In Colorado's northern counties, which make up the Denver Archdiocese, widespread flooding forced the evacuation of thousands of people, namely in the cities of Boulder, Lyons and Lafayette.
Public officials closed schools, including the University of Colorado in Boulder. Rushing water made roads throughout the region impassable. Law enforcement officials confirmed at least three people died in the flood waters.
Residents of canyons in the foothills west of Denver were being warned about the risk of more flash floods.
Denver Archbishop Samuel J. Aquila said in a Sept. 12 statement he was praying for all those affected by extensive flooding in northern Colorado and urged all people of good will to join him in prayer. He said was "praying for the souls" of those who had died and for their families.
He said the archdiocesan Catholic Charities agency was prepared to help storm victims.
In the Colorado Springs, Mark Rohlena, CEO of Catholic Charities of Central Colorado, said that in that diocese the agency was "helping victims of all the recent flooding on a case-by-case basis.  We have mainly been focused on material support for those who have sustained damage or loss."
Bishop Michael J. Sheridan said in a Sept. 13 statement: "We thank God that no serious injuries or destruction of property have been reported in our diocese. We continue to pray for the safety of all the people in northern Colorado."
In early August, parts of Manitou Springs –– which relies heavily on tourism to support local businesses –– had been devastated by mudslides created when heavy rains fell over the burn scar from last year's Waldo Canyon fire.
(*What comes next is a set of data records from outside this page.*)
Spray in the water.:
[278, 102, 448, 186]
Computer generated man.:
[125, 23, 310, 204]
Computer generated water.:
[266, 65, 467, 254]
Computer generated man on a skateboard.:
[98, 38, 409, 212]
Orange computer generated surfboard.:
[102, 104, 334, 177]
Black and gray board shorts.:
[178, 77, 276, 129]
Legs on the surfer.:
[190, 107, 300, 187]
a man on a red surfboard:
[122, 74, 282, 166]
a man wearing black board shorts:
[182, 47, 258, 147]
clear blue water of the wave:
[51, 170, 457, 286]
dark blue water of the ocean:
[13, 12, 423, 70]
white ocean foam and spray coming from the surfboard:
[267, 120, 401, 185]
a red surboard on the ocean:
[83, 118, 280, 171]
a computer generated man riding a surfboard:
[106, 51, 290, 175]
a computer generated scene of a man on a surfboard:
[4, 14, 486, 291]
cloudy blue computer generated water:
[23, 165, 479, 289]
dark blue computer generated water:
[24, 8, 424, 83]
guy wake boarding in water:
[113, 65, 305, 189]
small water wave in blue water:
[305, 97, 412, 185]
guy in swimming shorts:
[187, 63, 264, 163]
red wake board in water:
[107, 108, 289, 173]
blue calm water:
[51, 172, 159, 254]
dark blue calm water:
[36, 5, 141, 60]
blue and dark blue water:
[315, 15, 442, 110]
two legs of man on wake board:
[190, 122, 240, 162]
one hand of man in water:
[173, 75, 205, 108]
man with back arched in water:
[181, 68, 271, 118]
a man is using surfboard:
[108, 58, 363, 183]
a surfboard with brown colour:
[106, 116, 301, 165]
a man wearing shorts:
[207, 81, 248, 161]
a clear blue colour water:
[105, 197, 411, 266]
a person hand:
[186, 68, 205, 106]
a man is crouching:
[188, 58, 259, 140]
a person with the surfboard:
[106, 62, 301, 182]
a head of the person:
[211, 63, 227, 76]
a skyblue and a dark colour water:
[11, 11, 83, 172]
One month later, parishes closer to downtown Colorado Springs were the ones feeling the heaviest impact of from flooding.
Offices at St. Mary Cathedral in downtown Colorado Springs sustained serious water damage, the diocese reported Sept. 13.
At St. Paul Church on the southwest side of Colorado Springs, the parochial school was closed Sept. 13 because it was without phone or Internet service. The parish rectory was also "soaked," said a member of the office staff.
Ambuul is assistant editor of The Colorado Catholic Herald, newspaper of the Diocese of Colorado Springs.